* **Dataset entries**:

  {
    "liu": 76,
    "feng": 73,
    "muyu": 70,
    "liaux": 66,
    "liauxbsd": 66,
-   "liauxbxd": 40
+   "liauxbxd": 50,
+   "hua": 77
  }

---

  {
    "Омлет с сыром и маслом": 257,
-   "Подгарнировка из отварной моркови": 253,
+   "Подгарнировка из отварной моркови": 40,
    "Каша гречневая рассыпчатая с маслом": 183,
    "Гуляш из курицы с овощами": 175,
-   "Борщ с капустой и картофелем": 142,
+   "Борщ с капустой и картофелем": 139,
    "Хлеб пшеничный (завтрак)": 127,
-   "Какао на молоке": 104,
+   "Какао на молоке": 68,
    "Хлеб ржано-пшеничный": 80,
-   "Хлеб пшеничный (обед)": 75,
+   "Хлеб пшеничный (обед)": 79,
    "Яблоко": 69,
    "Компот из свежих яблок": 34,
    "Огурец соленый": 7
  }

---

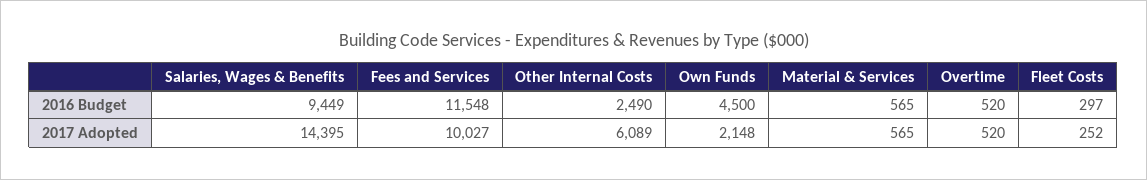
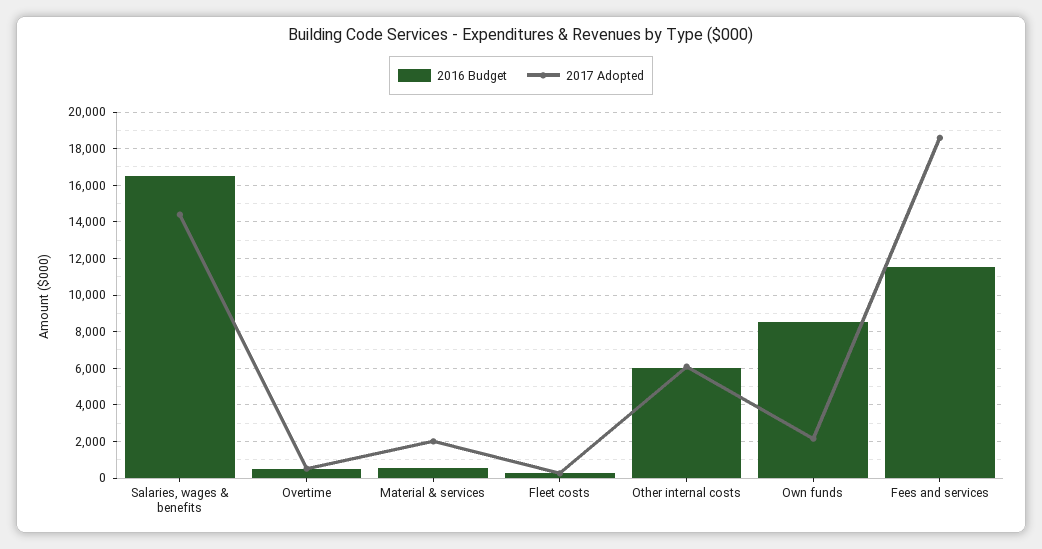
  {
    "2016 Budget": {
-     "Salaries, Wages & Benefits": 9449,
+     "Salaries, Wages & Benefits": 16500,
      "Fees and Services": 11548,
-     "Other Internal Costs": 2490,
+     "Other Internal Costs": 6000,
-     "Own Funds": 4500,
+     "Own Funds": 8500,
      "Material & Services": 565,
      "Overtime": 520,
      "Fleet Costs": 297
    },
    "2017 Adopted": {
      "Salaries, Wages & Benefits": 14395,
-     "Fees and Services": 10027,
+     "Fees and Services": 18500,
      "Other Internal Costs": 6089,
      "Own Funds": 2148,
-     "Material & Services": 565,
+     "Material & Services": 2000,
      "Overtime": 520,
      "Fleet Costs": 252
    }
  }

* **Task statement**:
"молоке" is the word to look for; copy every line of the data that has it.

* **Output below**:
-   "Какао на молоке": 104,
+   "Какао на молоке": 68,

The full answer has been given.